**WHAT IS REQUIRED**
Transcribe each of the following lines precisely, reproducing every character without alteration.

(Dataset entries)
*****

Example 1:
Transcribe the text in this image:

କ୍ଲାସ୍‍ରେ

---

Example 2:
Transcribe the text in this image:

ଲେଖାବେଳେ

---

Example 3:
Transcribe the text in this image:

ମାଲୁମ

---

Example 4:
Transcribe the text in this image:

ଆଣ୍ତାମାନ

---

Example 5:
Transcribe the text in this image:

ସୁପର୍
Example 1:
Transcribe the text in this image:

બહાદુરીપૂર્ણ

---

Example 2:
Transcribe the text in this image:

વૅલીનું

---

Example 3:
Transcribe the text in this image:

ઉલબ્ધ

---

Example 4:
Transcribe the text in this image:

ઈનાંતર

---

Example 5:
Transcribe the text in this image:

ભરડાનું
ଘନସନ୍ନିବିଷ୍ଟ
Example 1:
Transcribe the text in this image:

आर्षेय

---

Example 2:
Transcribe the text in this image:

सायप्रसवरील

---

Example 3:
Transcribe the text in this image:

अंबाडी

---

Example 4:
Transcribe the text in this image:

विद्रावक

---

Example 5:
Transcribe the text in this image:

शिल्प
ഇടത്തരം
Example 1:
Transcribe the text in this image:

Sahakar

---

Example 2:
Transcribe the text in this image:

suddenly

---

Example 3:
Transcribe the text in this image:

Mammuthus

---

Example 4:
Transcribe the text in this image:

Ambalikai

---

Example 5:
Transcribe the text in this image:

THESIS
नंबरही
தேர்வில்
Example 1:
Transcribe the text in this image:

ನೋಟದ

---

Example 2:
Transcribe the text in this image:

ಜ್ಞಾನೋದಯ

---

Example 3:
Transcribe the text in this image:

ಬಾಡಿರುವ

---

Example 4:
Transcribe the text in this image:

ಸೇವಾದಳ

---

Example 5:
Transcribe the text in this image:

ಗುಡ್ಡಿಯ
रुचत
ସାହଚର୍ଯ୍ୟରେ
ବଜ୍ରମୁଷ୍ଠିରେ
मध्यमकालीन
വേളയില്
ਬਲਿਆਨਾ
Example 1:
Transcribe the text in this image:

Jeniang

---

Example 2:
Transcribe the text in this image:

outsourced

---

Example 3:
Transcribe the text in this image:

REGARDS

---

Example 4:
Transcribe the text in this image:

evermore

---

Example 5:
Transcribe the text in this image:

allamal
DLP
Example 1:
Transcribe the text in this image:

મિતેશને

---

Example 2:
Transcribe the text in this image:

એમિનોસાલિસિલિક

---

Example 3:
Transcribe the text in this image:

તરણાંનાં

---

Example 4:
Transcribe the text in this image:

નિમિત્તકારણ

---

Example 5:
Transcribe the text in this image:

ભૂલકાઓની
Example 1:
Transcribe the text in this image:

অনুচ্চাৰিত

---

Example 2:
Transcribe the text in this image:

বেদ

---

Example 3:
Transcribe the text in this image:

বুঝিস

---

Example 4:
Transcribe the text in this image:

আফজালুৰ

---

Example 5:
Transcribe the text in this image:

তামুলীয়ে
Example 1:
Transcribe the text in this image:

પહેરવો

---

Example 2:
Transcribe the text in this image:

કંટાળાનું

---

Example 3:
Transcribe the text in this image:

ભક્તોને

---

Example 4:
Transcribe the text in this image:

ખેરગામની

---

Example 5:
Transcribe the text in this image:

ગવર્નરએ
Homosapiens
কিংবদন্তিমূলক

*****

**FINAL RESULT**
Example 1:
Transcribe the text in this image:

କ୍ଲାସ୍‍ରେ

---

Example 2:
Transcribe the text in this image:

ଲେଖାବେଳେ

---

Example 3:
Transcribe the text in this image:

ମାଲୁମ

---

Example 4:
Transcribe the text in this image:

ଆଣ୍ତାମାନ

---

Example 5:
Transcribe the text in this image:

ସୁପର୍
Example 1:
Transcribe the text in this image:

બહાદુરીપૂર્ણ

---

Example 2:
Transcribe the text in this image:

વૅલીનું

---

Example 3:
Transcribe the text in this image:

ઉલબ્ધ

---

Example 4:
Transcribe the text in this image:

ઈનાંતર

---

Example 5:
Transcribe the text in this image:

ભરડાનું
ଘନସନ୍ନିବିଷ୍ଟ
Example 1:
Transcribe the text in this image:

आर्षेय

---

Example 2:
Transcribe the text in this image:

सायप्रसवरील

---

Example 3:
Transcribe the text in this image:

अंबाडी

---

Example 4:
Transcribe the text in this image:

विद्रावक

---

Example 5:
Transcribe the text in this image:

शिल्प
ഇടത്തരം
Example 1:
Transcribe the text in this image:

Sahakar

---

Example 2:
Transcribe the text in this image:

suddenly

---

Example 3:
Transcribe the text in this image:

Mammuthus

---

Example 4:
Transcribe the text in this image:

Ambalikai

---

Example 5:
Transcribe the text in this image:

THESIS
नंबरही
தேர்வில்
Example 1:
Transcribe the text in this image:

ನೋಟದ

---

Example 2:
Transcribe the text in this image:

ಜ್ಞಾನೋದಯ

---

Example 3:
Transcribe the text in this image:

ಬಾಡಿರುವ

---

Example 4:
Transcribe the text in this image:

ಸೇವಾದಳ

---

Example 5:
Transcribe the text in this image:

ಗುಡ್ಡಿಯ
रुचत
ସାହଚର୍ଯ୍ୟରେ
ବଜ୍ରମୁଷ୍ଠିରେ
मध्यमकालीन
വേളയില്
ਬਲਿਆਨਾ
Example 1:
Transcribe the text in this image:

Jeniang

---

Example 2:
Transcribe the text in this image:

outsourced

---

Example 3:
Transcribe the text in this image:

REGARDS

---

Example 4:
Transcribe the text in this image:

evermore

---

Example 5:
Transcribe the text in this image:

allamal
DLP
Example 1:
Transcribe the text in this image:

મિતેશને

---

Example 2:
Transcribe the text in this image:

એમિનોસાલિસિલિક

---

Example 3:
Transcribe the text in this image:

તરણાંનાં

---

Example 4:
Transcribe the text in this image:

નિમિત્તકારણ

---

Example 5:
Transcribe the text in this image:

ભૂલકાઓની
Example 1:
Transcribe the text in this image:

অনুচ্চাৰিত

---

Example 2:
Transcribe the text in this image:

বেদ

---

Example 3:
Transcribe the text in this image:

বুঝিস

---

Example 4:
Transcribe the text in this image:

আফজালুৰ

---

Example 5:
Transcribe the text in this image:

তামুলীয়ে
Example 1:
Transcribe the text in this image:

પહેરવો

---

Example 2:
Transcribe the text in this image:

કંટાળાનું

---

Example 3:
Transcribe the text in this image:

ભક્તોને

---

Example 4:
Transcribe the text in this image:

ખેરગામની

---

Example 5:
Transcribe the text in this image:

ગવર્નરએ
Homosapiens
কিংবদন্তিমূলক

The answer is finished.